Start of Block
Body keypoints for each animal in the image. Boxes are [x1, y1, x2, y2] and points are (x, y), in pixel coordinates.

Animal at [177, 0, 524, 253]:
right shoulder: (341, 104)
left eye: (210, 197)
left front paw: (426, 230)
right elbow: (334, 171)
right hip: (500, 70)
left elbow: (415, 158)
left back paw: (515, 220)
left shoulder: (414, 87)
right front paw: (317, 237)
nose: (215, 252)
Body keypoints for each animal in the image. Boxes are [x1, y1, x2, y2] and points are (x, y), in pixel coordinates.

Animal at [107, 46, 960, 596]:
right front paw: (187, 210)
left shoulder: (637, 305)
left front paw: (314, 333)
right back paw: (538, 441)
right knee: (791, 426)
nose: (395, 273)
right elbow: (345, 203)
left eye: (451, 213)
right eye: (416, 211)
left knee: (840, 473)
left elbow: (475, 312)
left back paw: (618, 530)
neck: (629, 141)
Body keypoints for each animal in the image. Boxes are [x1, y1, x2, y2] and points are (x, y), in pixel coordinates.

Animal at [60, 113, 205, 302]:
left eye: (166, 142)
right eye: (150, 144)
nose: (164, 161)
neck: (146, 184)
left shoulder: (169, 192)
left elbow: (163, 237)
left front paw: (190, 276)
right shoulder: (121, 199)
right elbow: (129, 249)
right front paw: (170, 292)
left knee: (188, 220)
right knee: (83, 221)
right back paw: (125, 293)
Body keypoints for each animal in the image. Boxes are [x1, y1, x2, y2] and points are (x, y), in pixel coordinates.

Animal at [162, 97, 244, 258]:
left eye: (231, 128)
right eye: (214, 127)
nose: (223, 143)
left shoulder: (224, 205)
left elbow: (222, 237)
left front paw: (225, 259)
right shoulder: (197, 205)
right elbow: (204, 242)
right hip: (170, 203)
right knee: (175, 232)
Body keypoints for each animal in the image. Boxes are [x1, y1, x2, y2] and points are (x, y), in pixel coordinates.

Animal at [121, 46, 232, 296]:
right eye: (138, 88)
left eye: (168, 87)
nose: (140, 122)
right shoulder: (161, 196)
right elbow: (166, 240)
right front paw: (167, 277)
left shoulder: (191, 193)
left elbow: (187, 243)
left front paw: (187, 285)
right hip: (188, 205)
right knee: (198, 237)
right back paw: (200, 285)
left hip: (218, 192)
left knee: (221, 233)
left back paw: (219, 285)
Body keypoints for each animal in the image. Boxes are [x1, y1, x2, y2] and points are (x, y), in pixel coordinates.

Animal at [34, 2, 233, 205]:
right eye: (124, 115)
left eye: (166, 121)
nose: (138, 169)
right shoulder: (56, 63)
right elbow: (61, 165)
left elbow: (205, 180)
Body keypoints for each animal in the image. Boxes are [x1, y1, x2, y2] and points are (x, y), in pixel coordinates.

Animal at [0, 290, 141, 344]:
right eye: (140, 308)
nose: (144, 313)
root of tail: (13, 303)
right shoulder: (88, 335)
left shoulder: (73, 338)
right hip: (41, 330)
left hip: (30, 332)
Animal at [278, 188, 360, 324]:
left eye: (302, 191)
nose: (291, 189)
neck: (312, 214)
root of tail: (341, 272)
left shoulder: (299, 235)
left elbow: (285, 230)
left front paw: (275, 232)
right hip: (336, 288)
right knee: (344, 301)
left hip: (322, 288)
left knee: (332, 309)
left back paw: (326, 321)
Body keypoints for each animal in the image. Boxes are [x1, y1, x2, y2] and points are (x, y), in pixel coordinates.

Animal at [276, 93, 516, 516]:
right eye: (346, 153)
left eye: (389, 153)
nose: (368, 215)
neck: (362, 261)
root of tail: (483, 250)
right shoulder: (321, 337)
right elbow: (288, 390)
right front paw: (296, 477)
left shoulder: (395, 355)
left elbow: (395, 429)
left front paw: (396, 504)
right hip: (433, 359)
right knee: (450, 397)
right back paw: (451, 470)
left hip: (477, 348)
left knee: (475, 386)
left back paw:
End of Block
• TASK DESCRIPTION
Produce the records once again, exactly as they stand above.

• EXERCISE SOLUTION
Body keypoints for each animal in the image. Boxes are [x1, y1, x2, y2] and points are (x, y), in pixel coordinates.

Animal at [177, 0, 524, 253]:
right shoulder: (341, 104)
left eye: (210, 197)
left front paw: (426, 230)
right elbow: (334, 171)
right hip: (500, 70)
left elbow: (415, 158)
left back paw: (515, 220)
left shoulder: (414, 87)
right front paw: (317, 237)
nose: (215, 252)
Body keypoints for each animal in the image. Boxes are [x1, y1, x2, y2] and points are (x, y), in pixel coordinates.

Animal at [107, 46, 960, 596]:
right front paw: (187, 210)
left shoulder: (637, 305)
left front paw: (314, 333)
right back paw: (538, 441)
right knee: (791, 426)
nose: (395, 273)
right elbow: (345, 203)
left eye: (451, 213)
right eye: (416, 211)
left knee: (840, 473)
left elbow: (475, 312)
left back paw: (618, 530)
neck: (629, 141)
Body keypoints for each animal in the image. Boxes are [x1, y1, x2, y2] and points are (x, y), in pixel coordinates.

Animal at [60, 113, 205, 302]:
left eye: (166, 142)
right eye: (150, 144)
nose: (164, 161)
neck: (146, 184)
left shoulder: (169, 192)
left elbow: (163, 237)
left front paw: (190, 276)
right shoulder: (121, 199)
right elbow: (129, 249)
right front paw: (170, 292)
left knee: (188, 220)
right knee: (83, 221)
right back paw: (125, 293)
Body keypoints for each animal in the image. Boxes are [x1, y1, x2, y2] and points are (x, y), in pixel coordinates.

Animal at [162, 97, 244, 258]:
left eye: (231, 128)
right eye: (214, 127)
nose: (223, 143)
left shoulder: (224, 205)
left elbow: (222, 237)
left front paw: (225, 259)
right shoulder: (197, 205)
right elbow: (204, 242)
right hip: (170, 203)
right knee: (175, 232)
Body keypoints for each animal in the image. Boxes are [x1, y1, x2, y2] and points are (x, y), in pixel coordinates.

Animal at [121, 46, 232, 296]:
right eye: (138, 88)
left eye: (168, 87)
nose: (140, 122)
right shoulder: (161, 196)
right elbow: (166, 240)
right front paw: (167, 277)
left shoulder: (191, 193)
left elbow: (187, 243)
left front paw: (187, 285)
right hip: (188, 205)
right knee: (198, 237)
right back paw: (200, 285)
left hip: (218, 192)
left knee: (221, 233)
left back paw: (219, 285)
Body keypoints for each animal in the image. Boxes are [x1, y1, x2, y2] and points are (x, y), in pixel coordinates.

Animal at [34, 2, 233, 205]:
right eye: (124, 115)
left eye: (166, 121)
nose: (138, 169)
right shoulder: (56, 63)
right elbow: (61, 165)
left elbow: (205, 180)
Body keypoints for each animal in the image. Boxes are [x1, y1, x2, y2] and points are (x, y), in pixel coordinates.

Animal at [0, 290, 141, 344]:
right eye: (140, 308)
nose: (144, 313)
root of tail: (13, 303)
right shoulder: (88, 335)
left shoulder: (73, 338)
right hip: (41, 330)
left hip: (30, 332)
Animal at [278, 188, 360, 324]:
left eye: (302, 191)
nose: (291, 189)
neck: (312, 214)
root of tail: (341, 272)
left shoulder: (299, 235)
left elbow: (285, 230)
left front paw: (275, 232)
right hip: (336, 288)
right knee: (344, 301)
left hip: (322, 288)
left knee: (332, 309)
left back paw: (326, 321)
Body keypoints for each animal in the image. Boxes are [x1, y1, x2, y2] and points are (x, y), in pixel coordinates.

Animal at [276, 93, 516, 516]:
right eye: (346, 153)
left eye: (389, 153)
nose: (368, 215)
neck: (362, 261)
root of tail: (483, 250)
right shoulder: (321, 337)
right elbow: (288, 390)
right front paw: (296, 477)
left shoulder: (395, 355)
left elbow: (395, 429)
left front paw: (396, 504)
right hip: (433, 359)
right knee: (450, 397)
right back paw: (451, 470)
left hip: (477, 348)
left knee: (475, 386)
left back paw:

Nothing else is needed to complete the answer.